As with my initial desire to distance myself from my great aunt’s illnesses, I don’t feel proud of the compromises I’ve made to try to be and to appear one of the good sick. But I’m sure that, if I was faced with the same choices at the same points in my life, I’d make the same decisions over again. I do worry that we understand illness as something that we hold and foster as individuals, and that this masks the extent to which social conditions, like racism, sexism, homophobia, overwork, and eviscerated social safety nets, trigger and exacerbate it. This is the dark side of gleaning what we can from the narratives of the good sick in order to give better “tools” to the bad sick—Is the idea to improve someone’s quality of life or to render them a better worker? It’s also why I tap out, each year, of participating in campaigns like Bell Let’s Talk Day: they place the onus on the unwell to share their stories for nickels and dimes while raising brand recognition for a major corporation. Understandably, people share what is safe for them to share; I doubt Bell will chip in on my mortgage if I no longer appear quite as employable because I regularly saw an imaginary owl for a period in my early twenties. The result is a sanitized portrayal of illness that does little to shorten psychiatric wait times for people, like me, who rely on provincial health care to seek mental health treatment.

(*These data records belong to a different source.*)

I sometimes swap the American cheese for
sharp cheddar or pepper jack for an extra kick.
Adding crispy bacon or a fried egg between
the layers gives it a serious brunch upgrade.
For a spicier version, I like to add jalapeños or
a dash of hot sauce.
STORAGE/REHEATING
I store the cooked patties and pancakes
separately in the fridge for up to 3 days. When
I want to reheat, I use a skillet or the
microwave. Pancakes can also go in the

Sometimes, I dream about how wealthy I would need to be to take a break from feeling the fear that propels me to remain stable. I don’t dream about not being bipolar, because I don’t know where my self ends and where the illness begins—and if there is even really a difference. And I don’t know what I would dream to render the divisions between good sick and bad sick unnecessary, to make it so that we all get to remain people, without sacrificing some of us to quarantine and cautionary tale.
“On Being Bipolar” is adapted from the essay collection Like a Boy but Not a Boy by andrea bennett (published by Arsenal Pulp Press, 2020). Excerpted with permission from the publisher.